▸ ACTIVITY: Reproduce every line of the items below word for word, but omit the picture lines.

START INFORMATION GIVEN

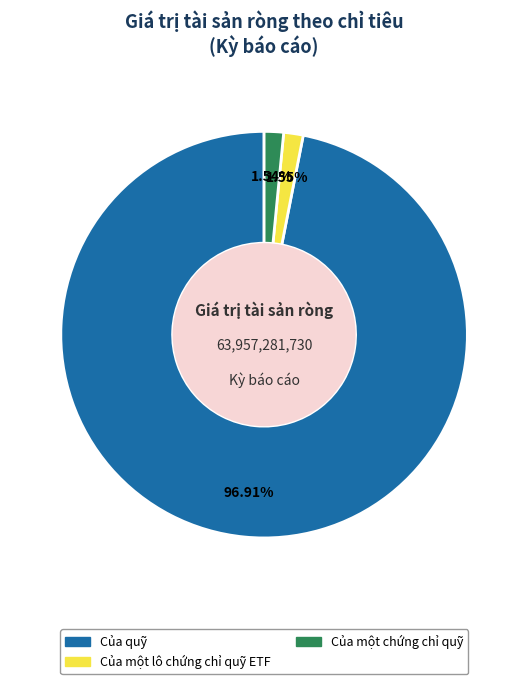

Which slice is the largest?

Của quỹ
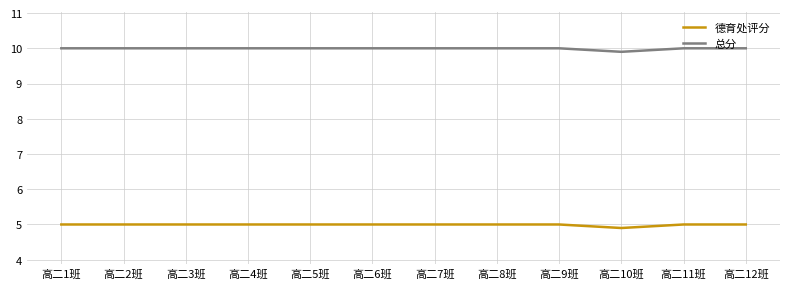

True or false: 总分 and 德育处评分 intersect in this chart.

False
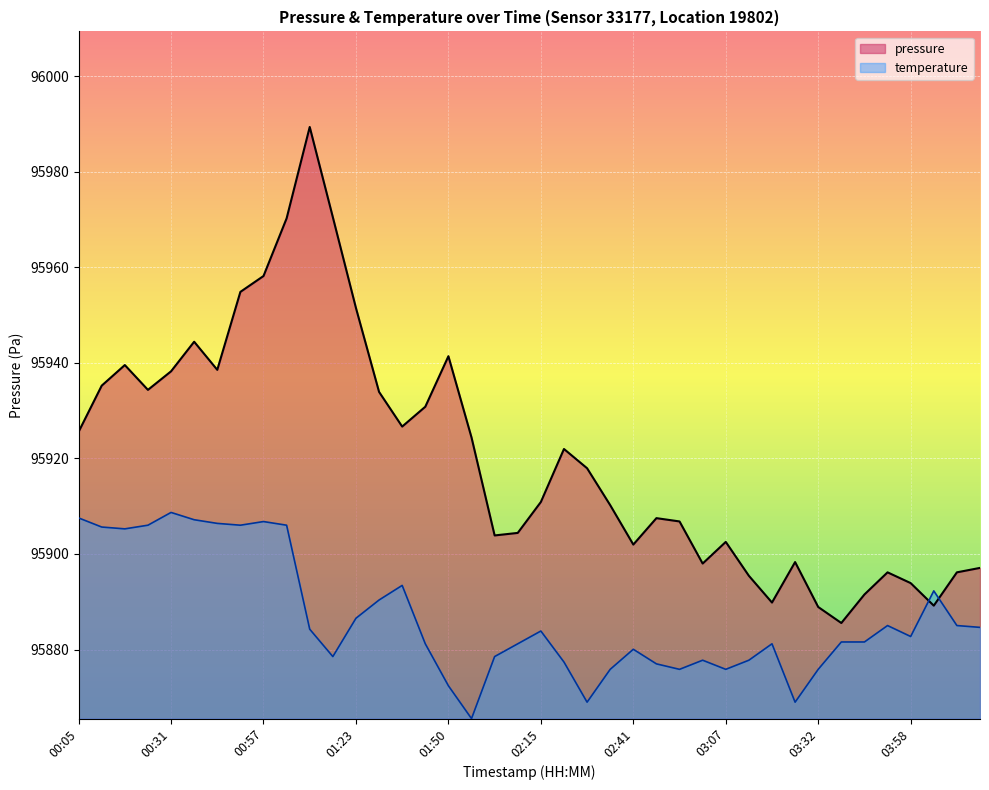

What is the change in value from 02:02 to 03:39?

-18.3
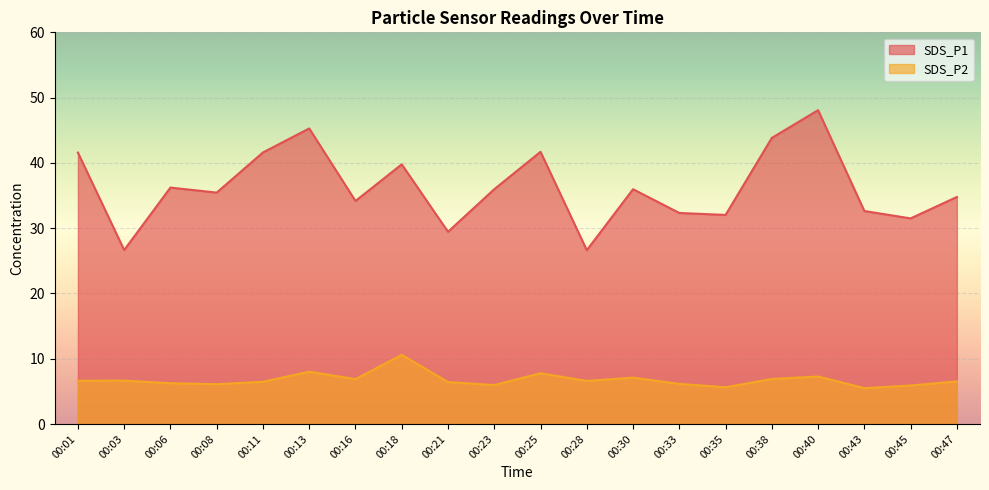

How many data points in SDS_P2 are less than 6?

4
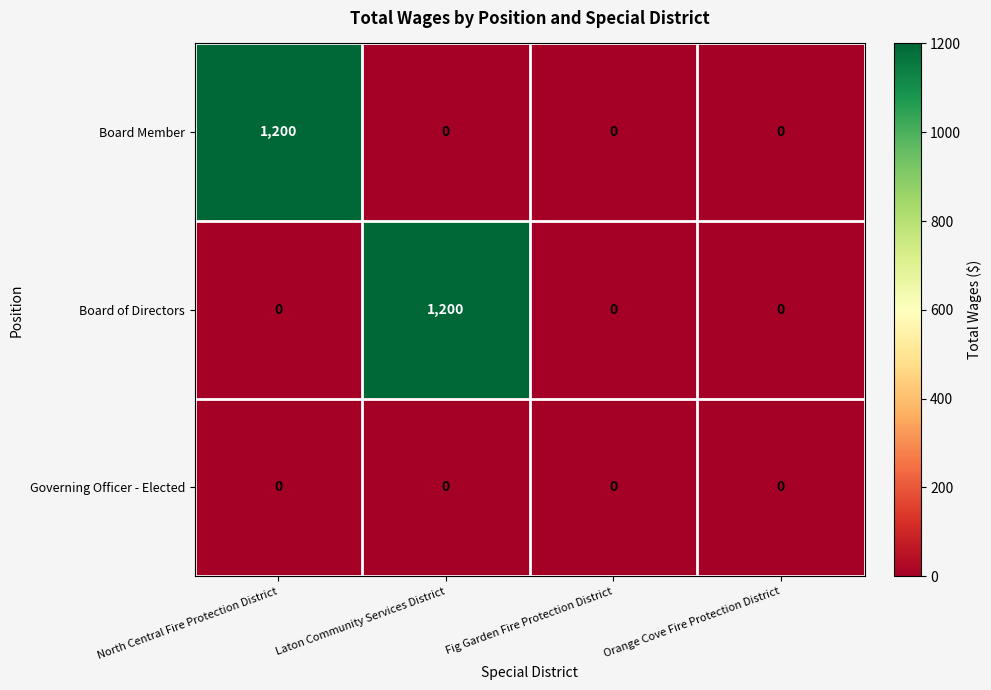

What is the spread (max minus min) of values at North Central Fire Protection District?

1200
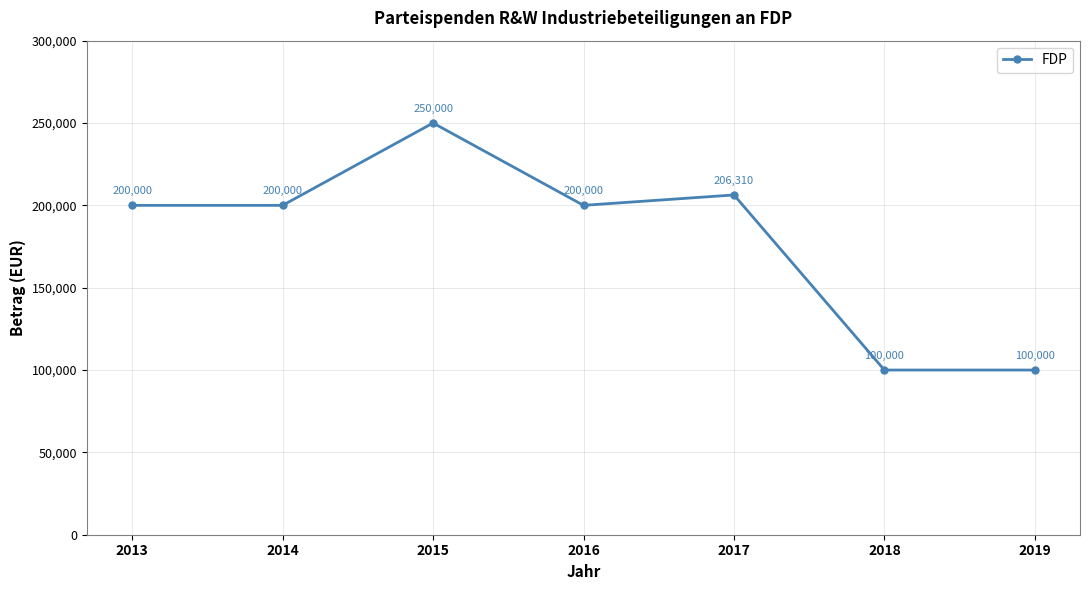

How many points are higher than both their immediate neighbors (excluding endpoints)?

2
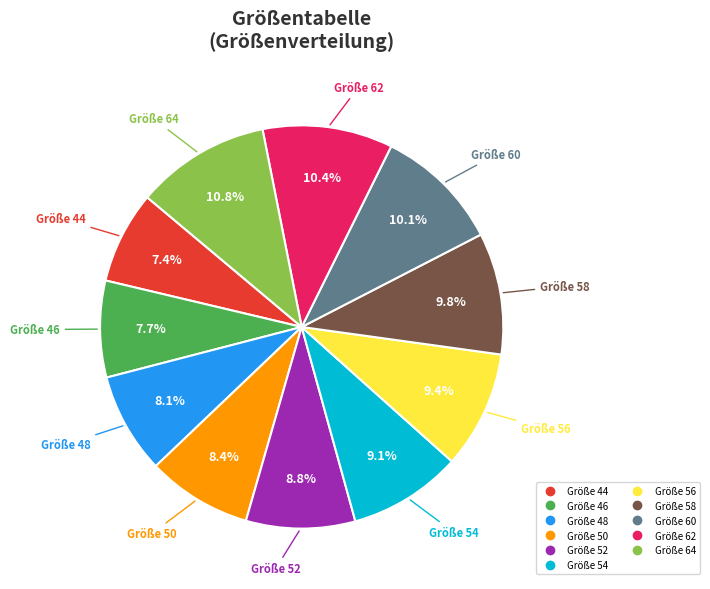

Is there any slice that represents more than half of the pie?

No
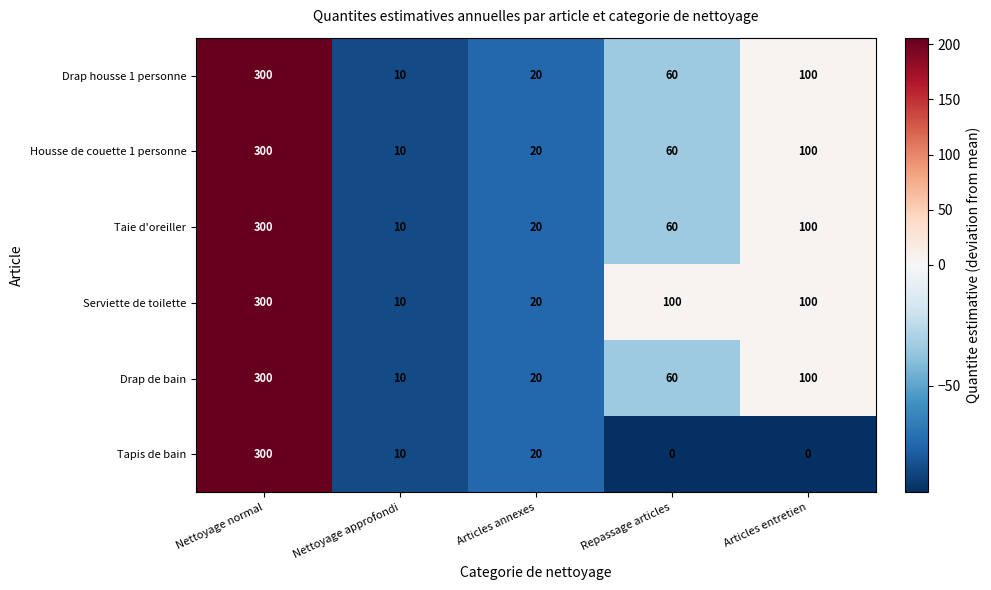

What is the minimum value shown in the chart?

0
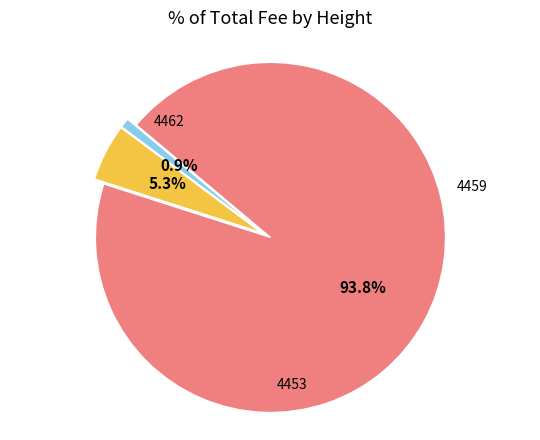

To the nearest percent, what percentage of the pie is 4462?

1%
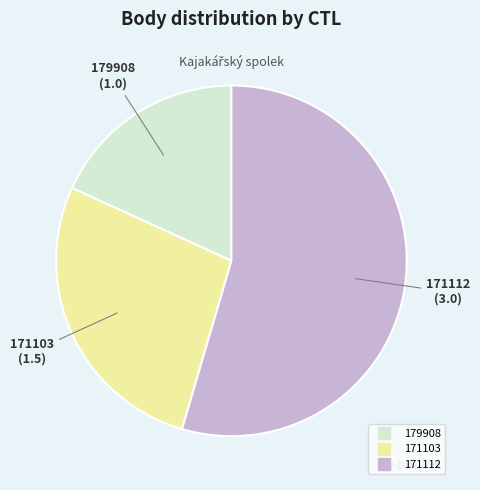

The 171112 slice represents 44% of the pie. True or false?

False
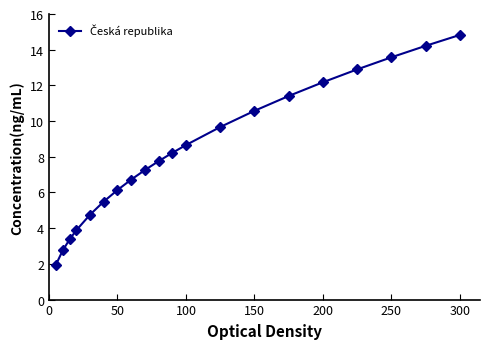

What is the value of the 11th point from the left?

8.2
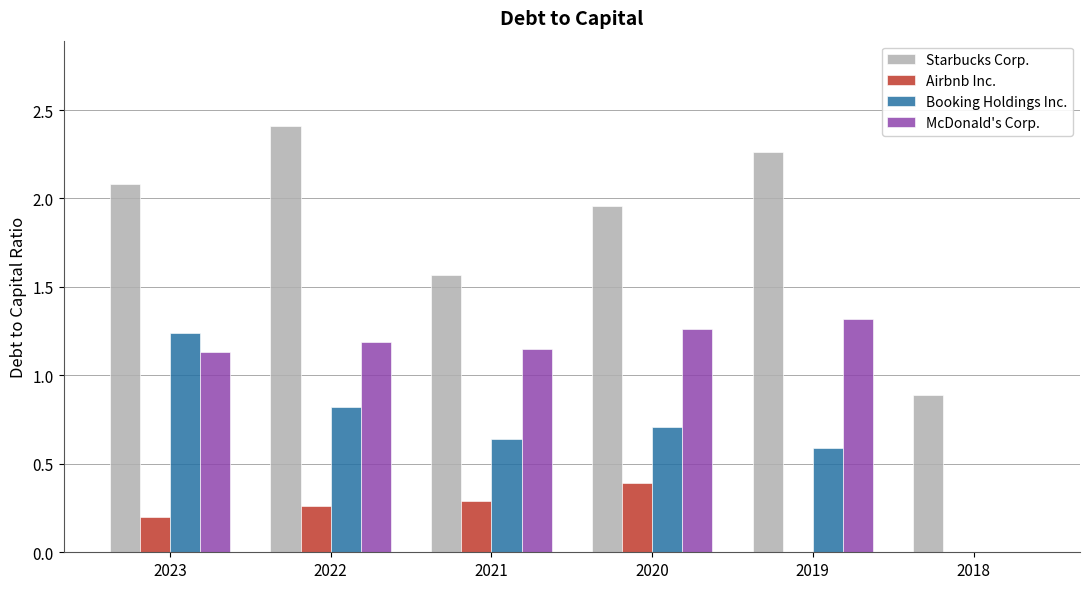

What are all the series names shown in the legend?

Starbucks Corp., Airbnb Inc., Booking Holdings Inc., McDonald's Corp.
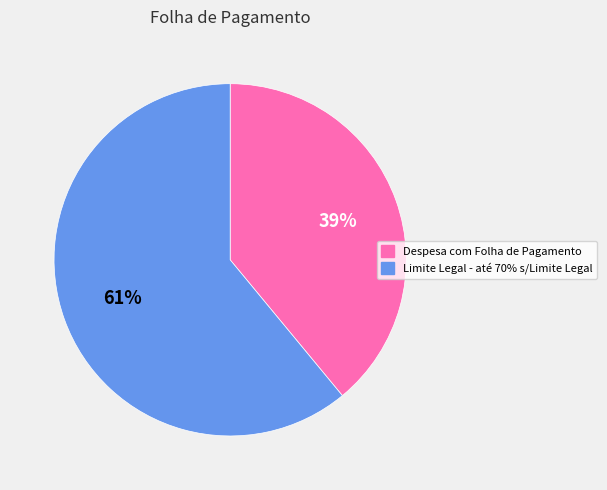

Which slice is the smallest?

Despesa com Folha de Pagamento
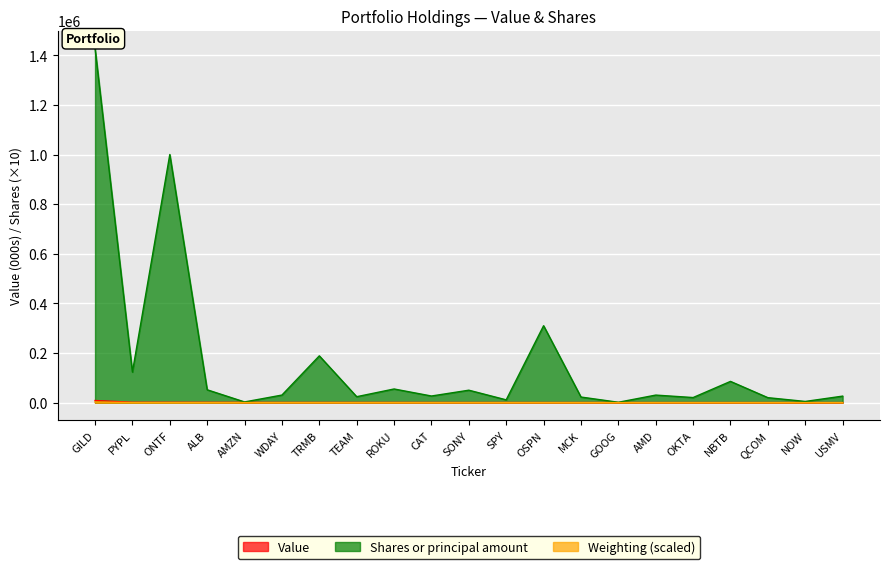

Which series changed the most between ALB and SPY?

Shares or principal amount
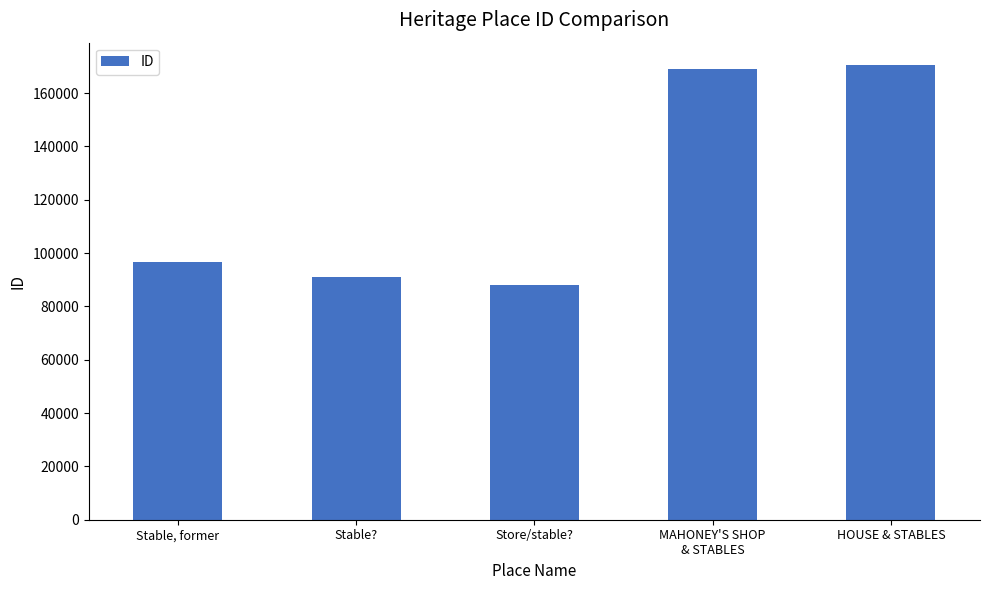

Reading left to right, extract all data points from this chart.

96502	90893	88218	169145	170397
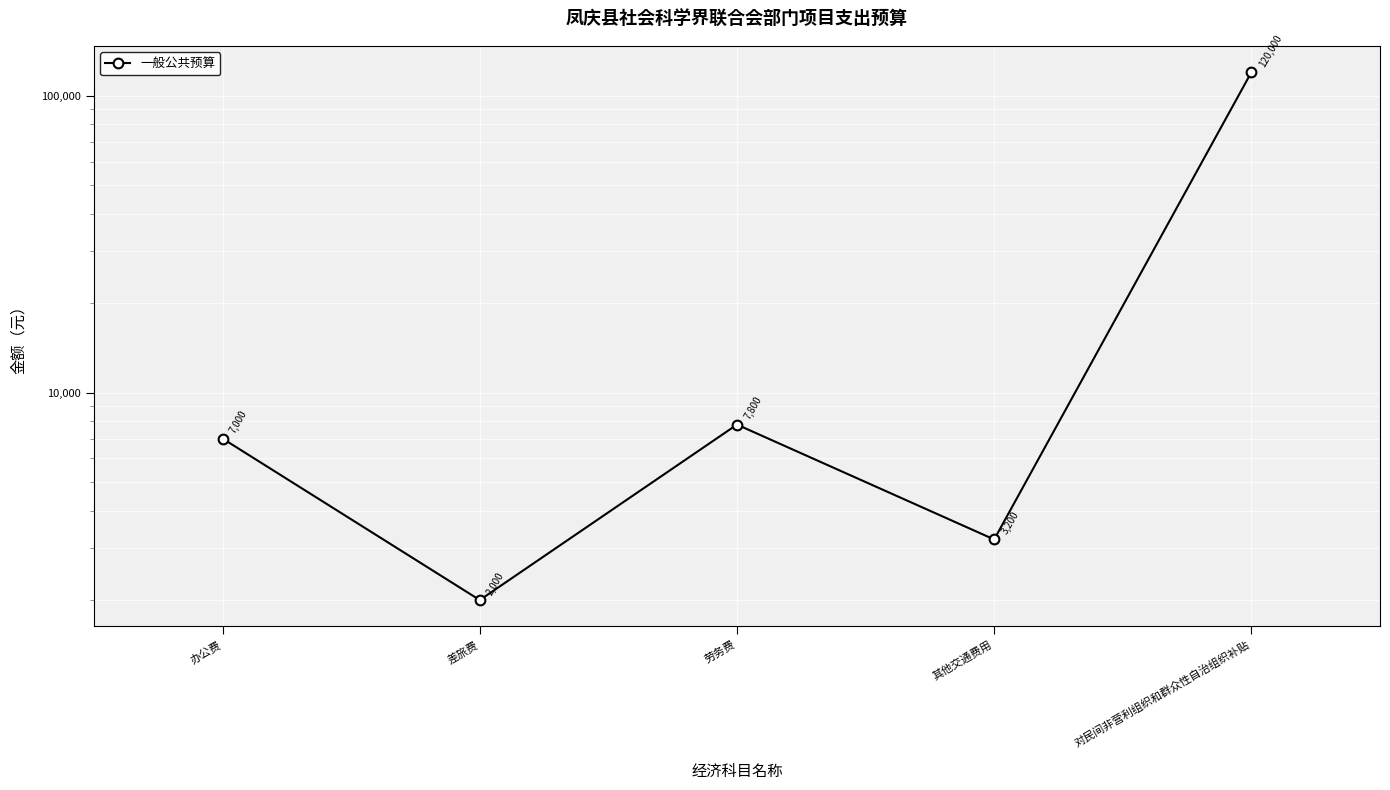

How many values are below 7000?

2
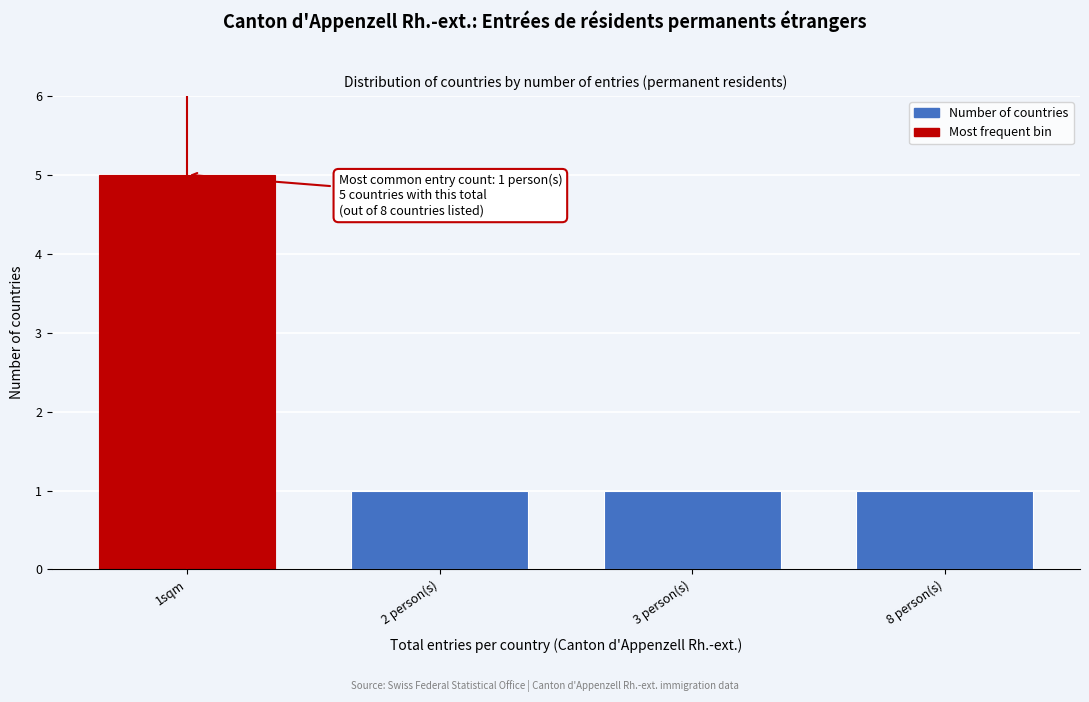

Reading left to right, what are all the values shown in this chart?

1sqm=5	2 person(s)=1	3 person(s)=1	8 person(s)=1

END INFORMATION GIVEN

▸ SOLUTION:
Which slice is the largest?

Của quỹ

True or false: 总分 and 德育处评分 intersect in this chart.

False

What is the change in value from 02:02 to 03:39?

-18.3

How many data points in SDS_P2 are less than 6?

4

What is the spread (max minus min) of values at North Central Fire Protection District?

1200

How many points are higher than both their immediate neighbors (excluding endpoints)?

2

Is there any slice that represents more than half of the pie?

No

What is the minimum value shown in the chart?

0

To the nearest percent, what percentage of the pie is 4462?

1%

The 171112 slice represents 44% of the pie. True or false?

False

What is the value of the 11th point from the left?

8.2

What are all the series names shown in the legend?

Starbucks Corp., Airbnb Inc., Booking Holdings Inc., McDonald's Corp.

Which slice is the smallest?

Despesa com Folha de Pagamento

Which series changed the most between ALB and SPY?

Shares or principal amount

Reading left to right, extract all data points from this chart.

96502	90893	88218	169145	170397

How many values are below 7000?

2

Reading left to right, what are all the values shown in this chart?

1sqm=5	2 person(s)=1	3 person(s)=1	8 person(s)=1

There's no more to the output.